# Stuffed Animals Imported to UAE



## rickzski (Aug 10, 2011)

Has anyone reading this imported stuffed animals with them from the US to Abu Dhabi? I just read on a random US shipping company's website that stuffed animals cannot be imported to the UAE. If this is true, my 3 year old daughter is going to be devastated, as she has about 100 of them she plays with every day. Can anyone confirm this?


----------



## xabiaxica (Jun 23, 2009)

rickzski said:


> Has anyone reading this imported stuffed animals with them from the US to Abu Dhabi? I just read on a random US shipping company's website that stuffed animals cannot be imported to the UAE. If this is true, my 3 year old daughter is going to be devastated, as she has about 100 of them she plays with every day. Can anyone confirm this?

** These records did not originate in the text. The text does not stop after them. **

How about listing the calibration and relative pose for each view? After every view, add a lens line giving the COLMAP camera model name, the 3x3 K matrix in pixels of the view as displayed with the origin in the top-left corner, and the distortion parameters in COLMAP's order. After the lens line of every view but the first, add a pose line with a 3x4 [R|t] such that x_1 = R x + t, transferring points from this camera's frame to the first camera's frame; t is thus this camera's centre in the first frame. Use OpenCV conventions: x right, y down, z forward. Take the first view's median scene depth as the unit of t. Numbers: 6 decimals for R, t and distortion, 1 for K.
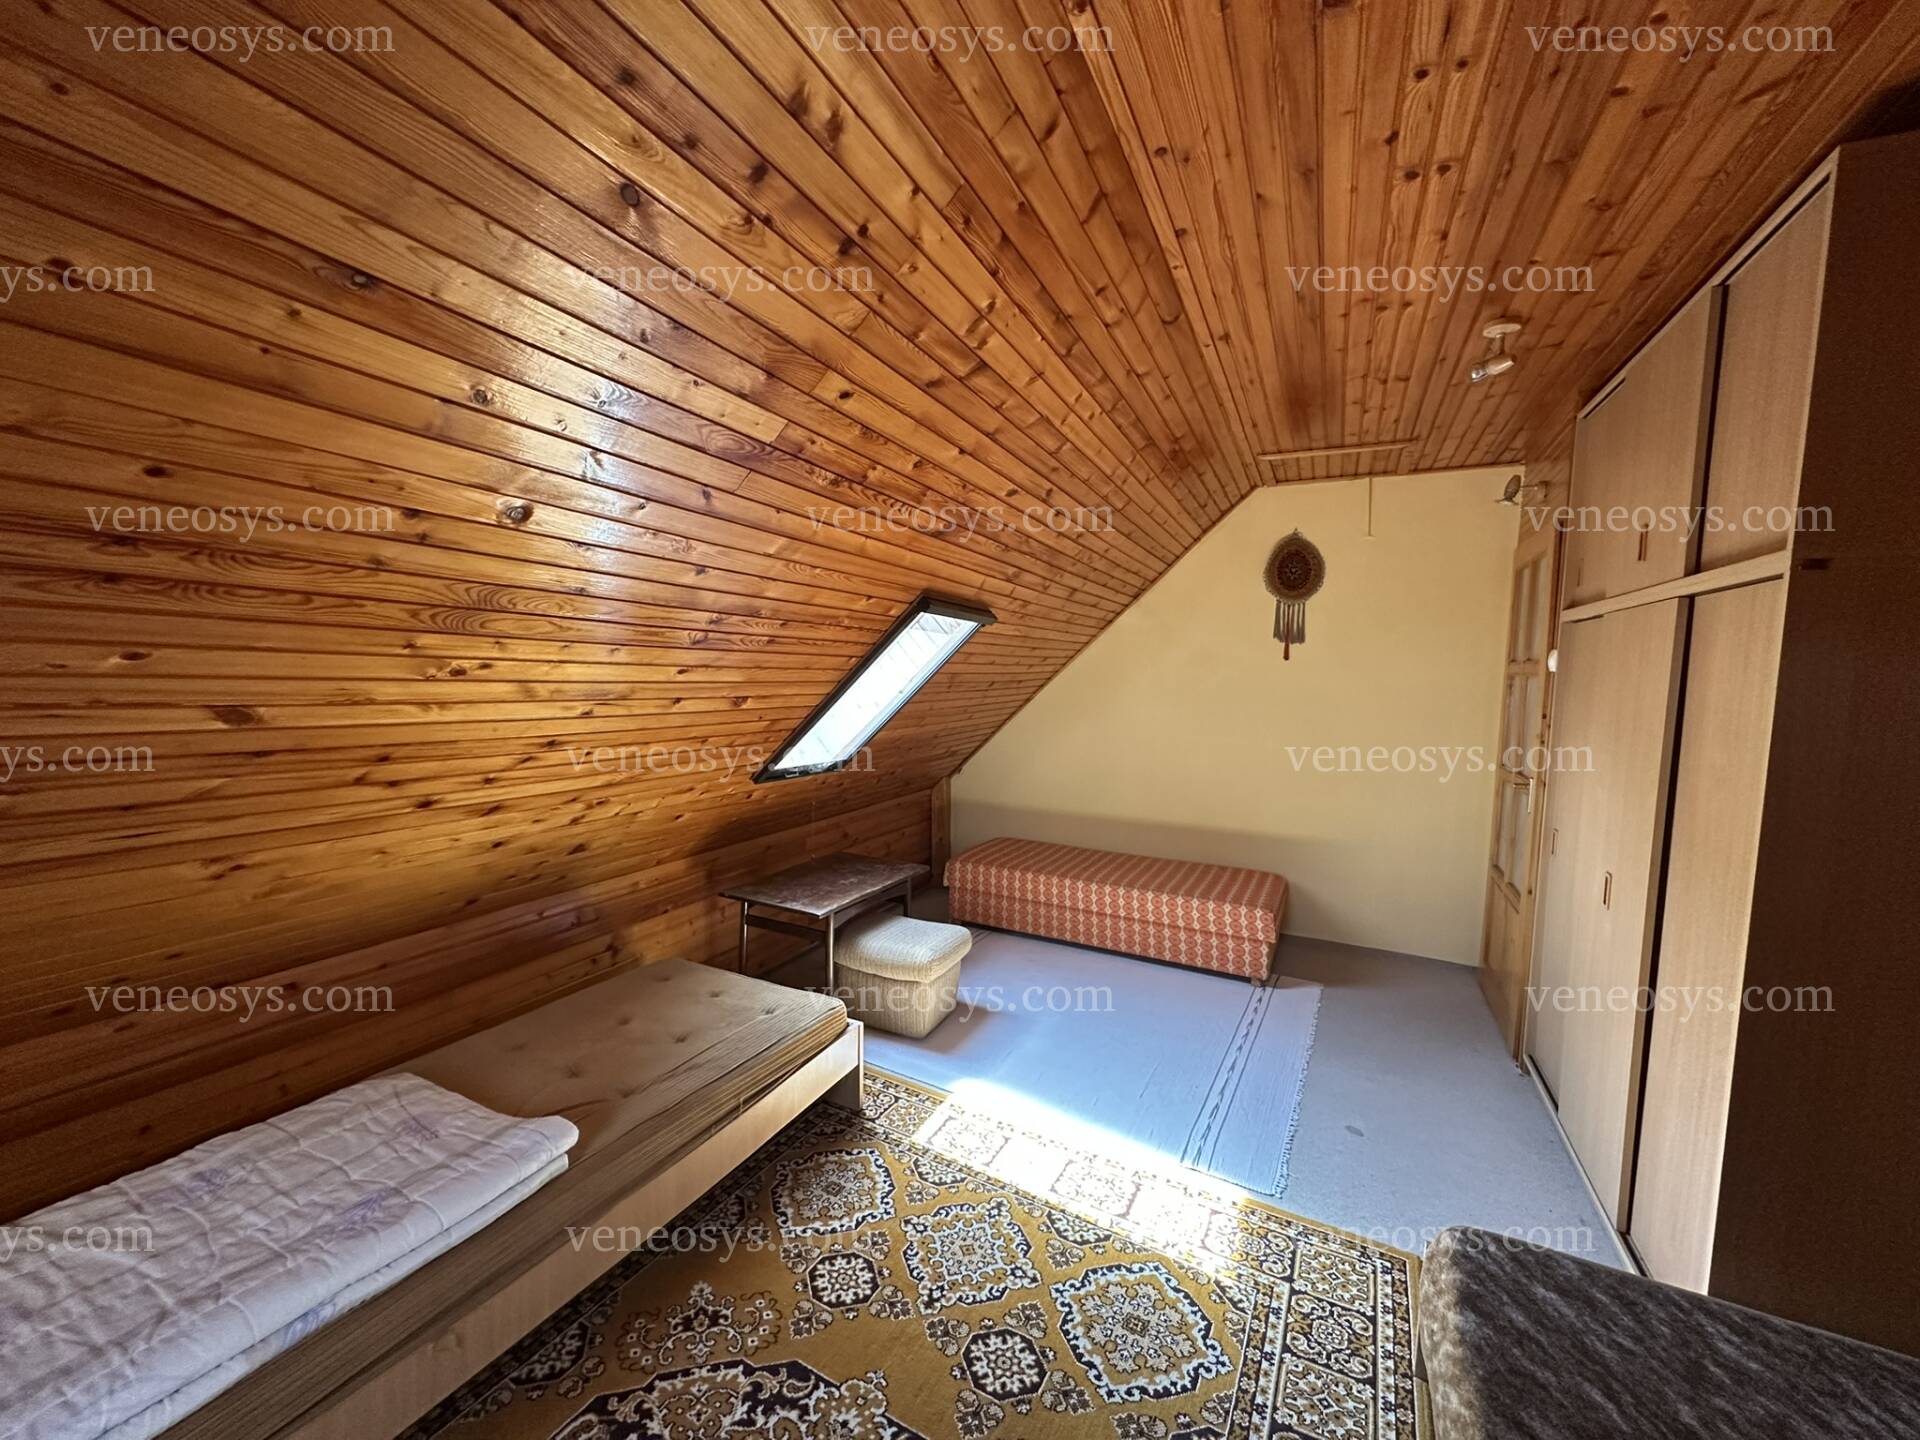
lens RADIAL K [[765.6, 0, 961.7], [0, 765.6, 723.8], [0, 0, 1]] dist [0.000263, -0.000732]
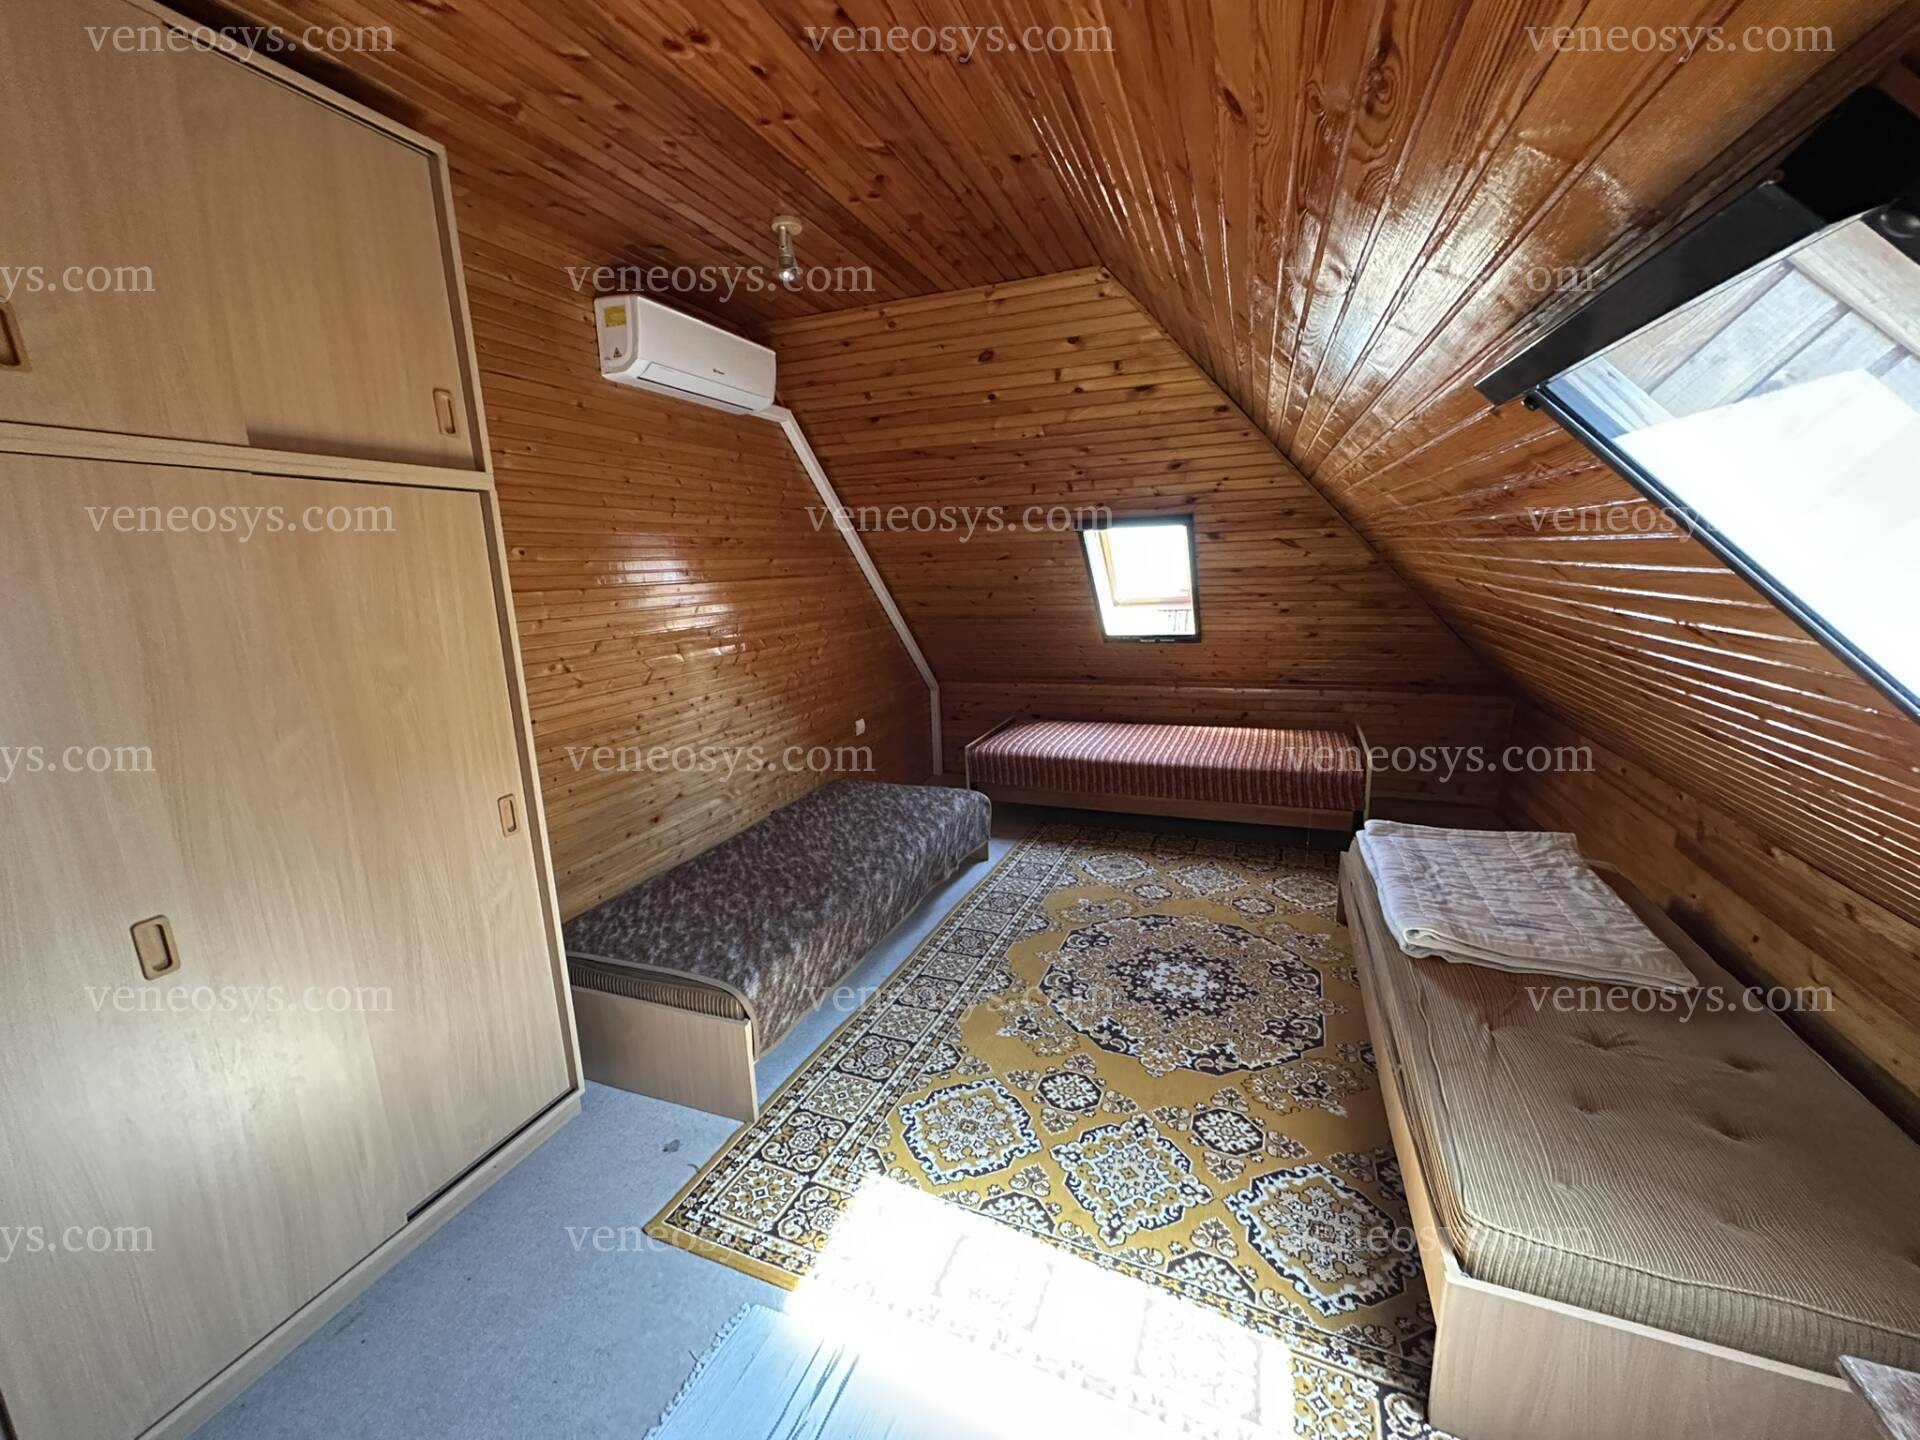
lens RADIAL K [[765.6, 0, 961.7], [0, 765.6, 723.8], [0, 0, 1]] dist [0.000263, -0.000732]
pose [[-0.995655, 0.022285, -0.090409, 0.307477], [-0.003837, 0.960295, 0.278960, -0.139245], [0.093036, 0.278095, -0.956037, 1.828174]]
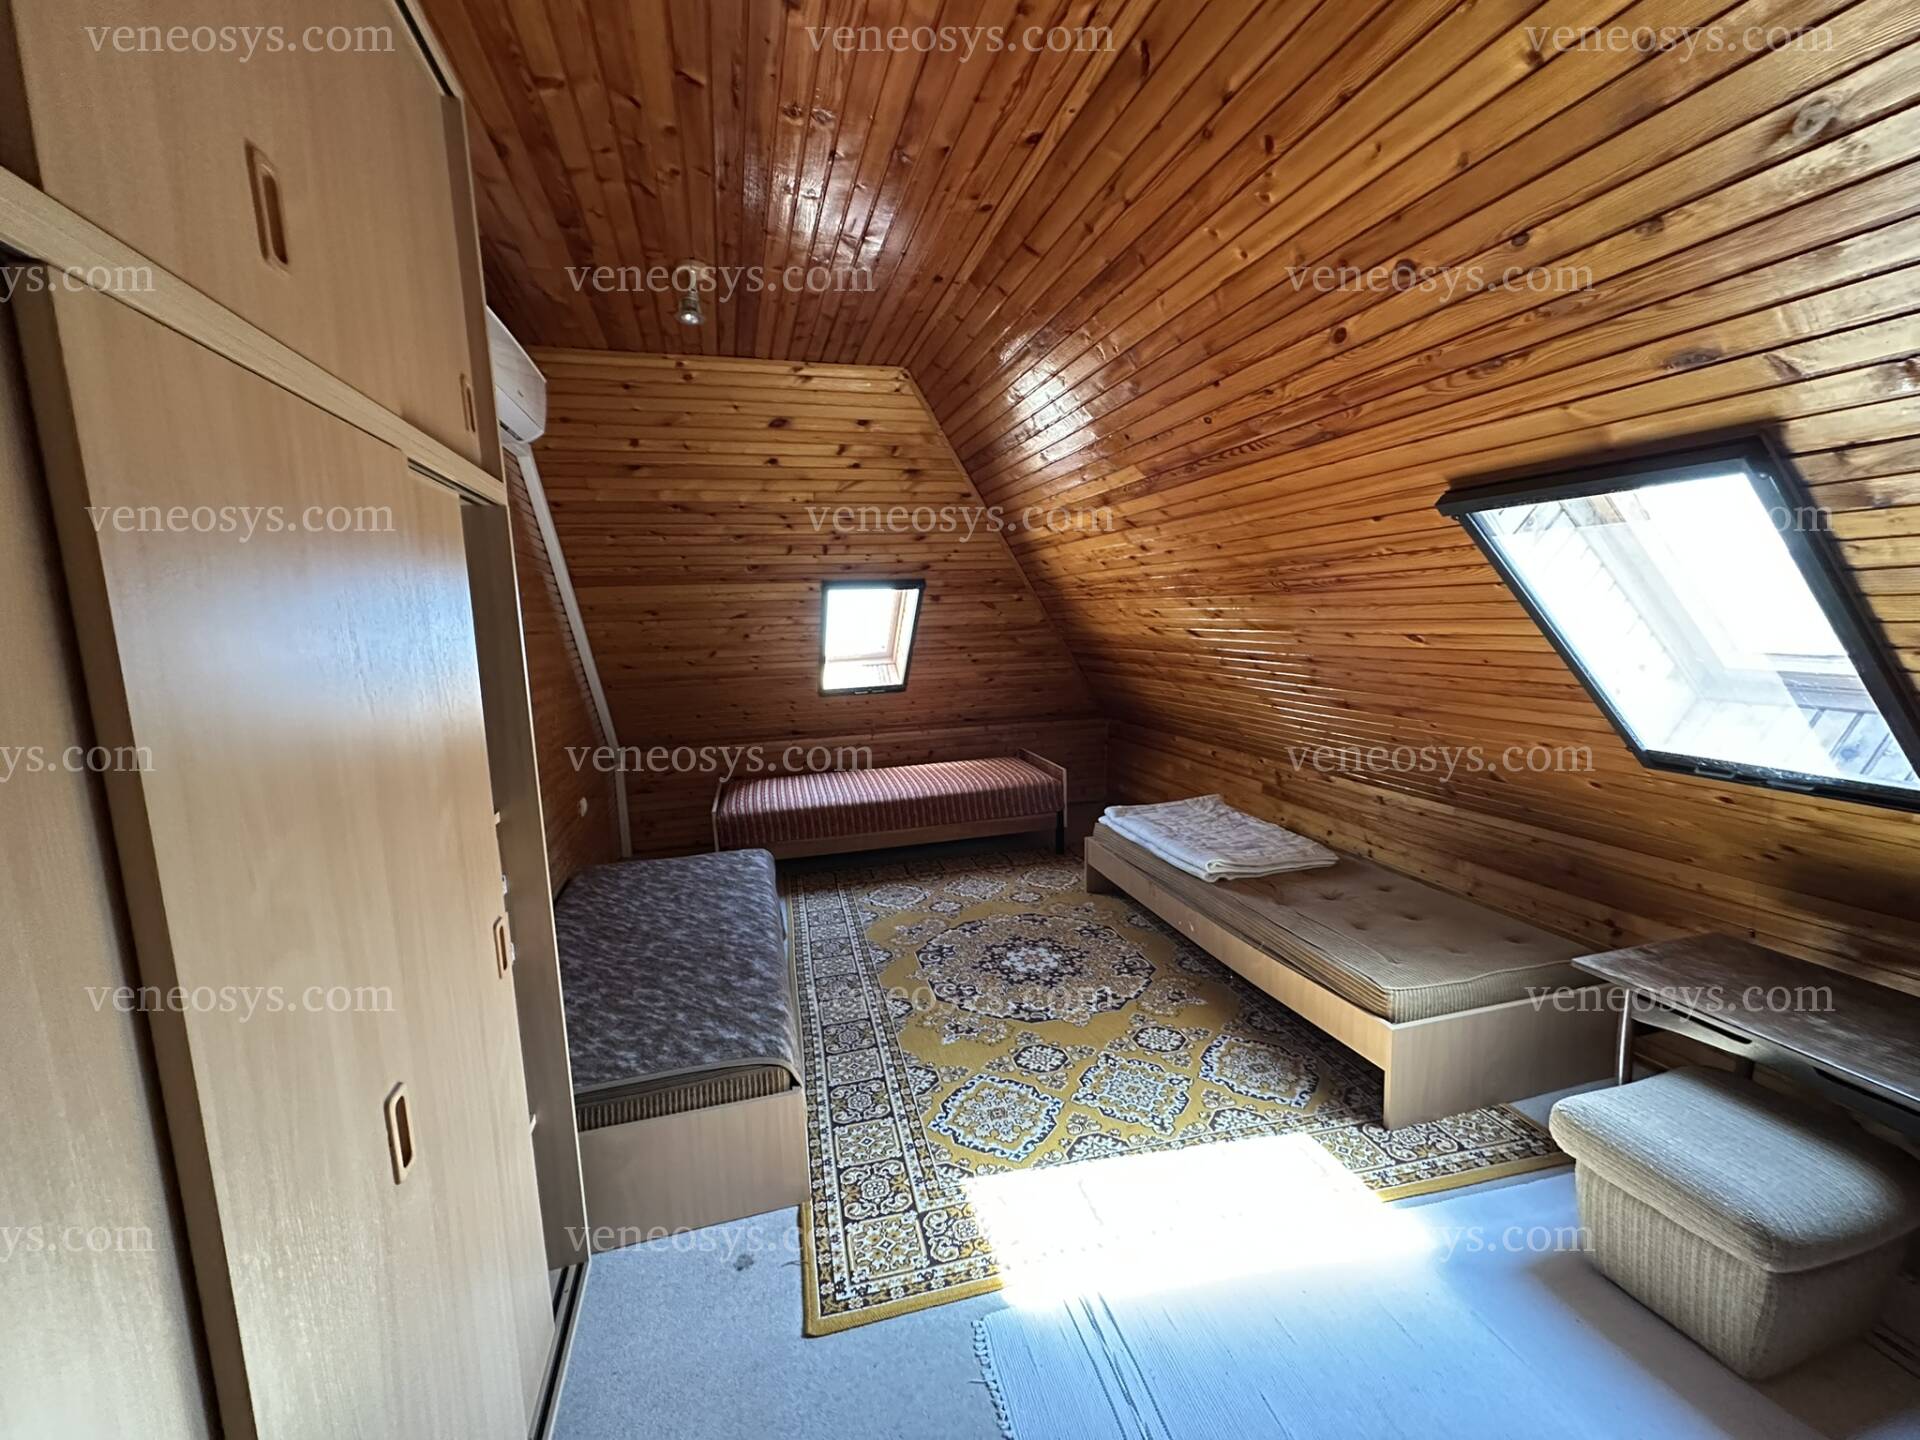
lens RADIAL K [[765.6, 0, 961.7], [0, 765.6, 723.8], [0, 0, 1]] dist [0.000263, -0.000732]
pose [[-0.741595, 0.084755, -0.665472, 1.009305], [-0.041728, 0.984238, 0.171855, -0.083873], [0.669548, 0.155216, -0.726370, 1.678464]]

do you mean she has 100 stuffed animals?



or 100 cuddly toys, like teddy bears??


----------



## rickzski (Aug 10, 2011)

Cuddly toys like Teddy bears.


----------



## xabiaxica (Jun 23, 2009)

rickzski said:


> Cuddly toys like Teddy bears.


I'm not in the UAE, but I'd be VERY surprised if you can't take them

I know you can BUY them there!


----------



## rickzski (Aug 10, 2011)

You bring up a good point. The term "stuffed animals" must be literal. Now I'm thinking we can bring her toys. Thanks.


----------



## wandabug (Apr 22, 2010)

rickzski said:


> Cuddly toys like Teddy bears.


I thought you meant stuffed animals too - was a bit freaked out!!!

No problems with cuddly toys.


----------



## Maz25 (Jul 6, 2008)

rickzski said:


> You bring up a good point. The term "stuffed animals" must be literal. Now I'm thinking we can bring her toys. Thanks.


Stuffed animals = taxidermy. 

Your daughter's soft toys are fine.


----------



## INFAMOUS (Apr 19, 2011)

LOL 


/thread


----------



## rickzski (Aug 10, 2011)

Feeling a bit silly now.


----------